SDN: Why both knees at once, instead of one at a time?
LG: I'm also a mountaineer climber. I love to climb 14ers and go hiking and everything else, and I've just simply worn myself out because of the shape of my legs. I have no cartilage left, and I didn't want to do one at a time. They don't do bilateral replacement often, but the doctor, Dr. Cafferky, knew that's what I wanted. It was funny: I asked him, "Will I still be bow-legged?" It was just a joke of a question, but he said, "No, you'll be about an inch taller after this." That was just amazing.
SDN: Your surgery is about two months away. What are you doing to prepare in the meantime? Like, what is the protocol?
LG: (Avalanche Physical Therapy therapist) Kyle (Volkert) is working on my knees, keeping me stretched out with good range of motion, and I'm hiking and walking as much as I can. I have good days and bad days — because of the arthritis the cold sets me off. But you can't do anything else: no injections, no steroids — none of what we were doing before. I have these unloader braces that will help me get out for fishing and hiking and everything else that's happening before the operation.
This is a good time of year to fish. The water is clear and the fish are hungry. We've been on the North Fork of the Platte recently and caught 30 fish. I've been fishing in the Park County area for years — I consider it mine.
SDN: Are you ready for the knee replacements?
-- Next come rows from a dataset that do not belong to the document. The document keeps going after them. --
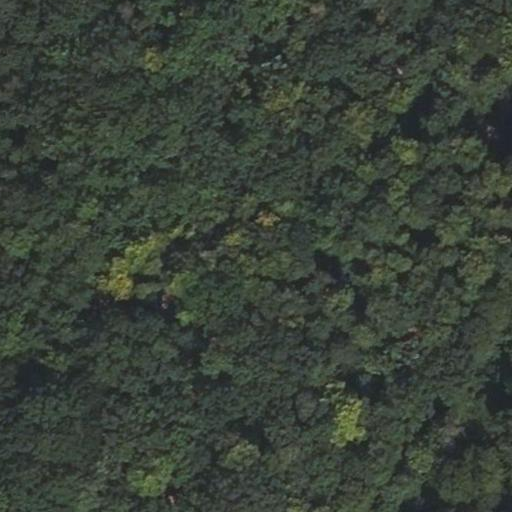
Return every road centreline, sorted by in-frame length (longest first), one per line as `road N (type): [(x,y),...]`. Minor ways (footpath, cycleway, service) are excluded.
road 1 (track): [(95,0),(93,369)]
road 2 (track): [(93,369),(97,511)]
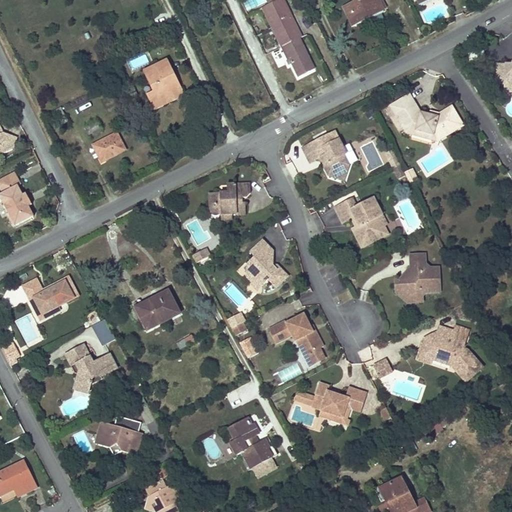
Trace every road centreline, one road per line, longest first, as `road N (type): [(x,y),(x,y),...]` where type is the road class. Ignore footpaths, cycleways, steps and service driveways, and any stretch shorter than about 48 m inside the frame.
road 1 (residential): [(357,324),(330,307),(318,285),(295,212),(257,136)]
road 2 (residential): [(433,48),(257,136)]
road 3 (residential): [(257,136),(82,225)]
road 4 (residential): [(82,225),(0,58)]
road 5 (residential): [(72,501),(0,364)]
road 6 (residential): [(433,48),(511,164)]
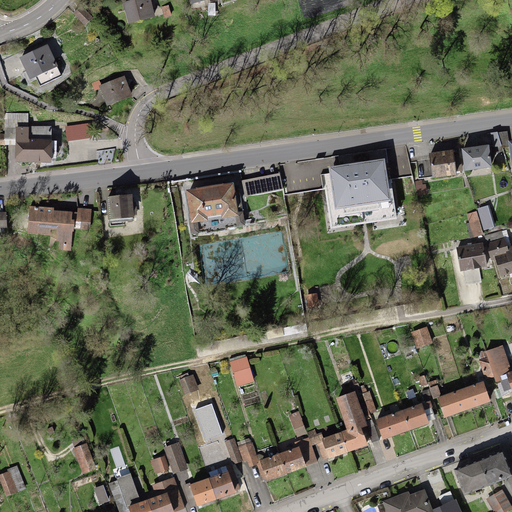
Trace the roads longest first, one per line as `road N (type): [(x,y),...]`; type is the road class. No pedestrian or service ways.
road 1 (track): [(511,299),(156,371),(10,410)]
road 2 (secondary): [(511,121),(136,173)]
road 3 (residential): [(400,0),(152,97),(135,124),(136,173)]
road 4 (residential): [(511,429),(291,511)]
road 5 (secondary): [(136,173),(0,189)]
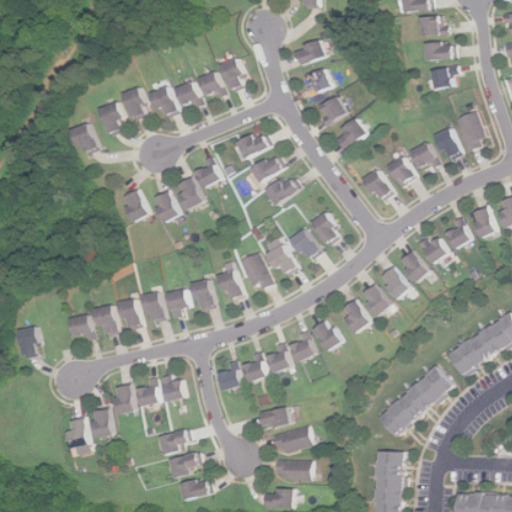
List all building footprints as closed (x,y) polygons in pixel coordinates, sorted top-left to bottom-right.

LG: Everybody said, "You will know when it's time." That's what the doctors said, and it's absolutely the truth. You try everything you can, and then it's ready. I'm now bone on bone, grinding my knees everywhere, and it's time. I feel like I'm walking on cement. Believe me — if I didn't have plans for Europe and this trip to Alaska, it would be done in June. But I'm not blowing that, especially the trip for my wife. I married the world's greatest lady.
SDN: Will you keep volunteering with BOEC next year, or has it taken took much of a toll on your body?
LG: Being from the '60s, being drafted and stuck in a war, I thought this would all be over — that the world would be a better place. But it's worse than it ever was. I can't change the elections, I can't change the world, but when I go up on that hill with BOEC — with those kids — every once in a while a little miracle occurs up there, and I mean it. I've had things happen that shouldn't happen, and that person's life is changed forever. It's not really about the skiing, especially with the kids and even the adults. It more of, "Man, I did this. What else can I do?" I've gotten busted up doing this skiing, but when I die I've left the world a little better, just a touch.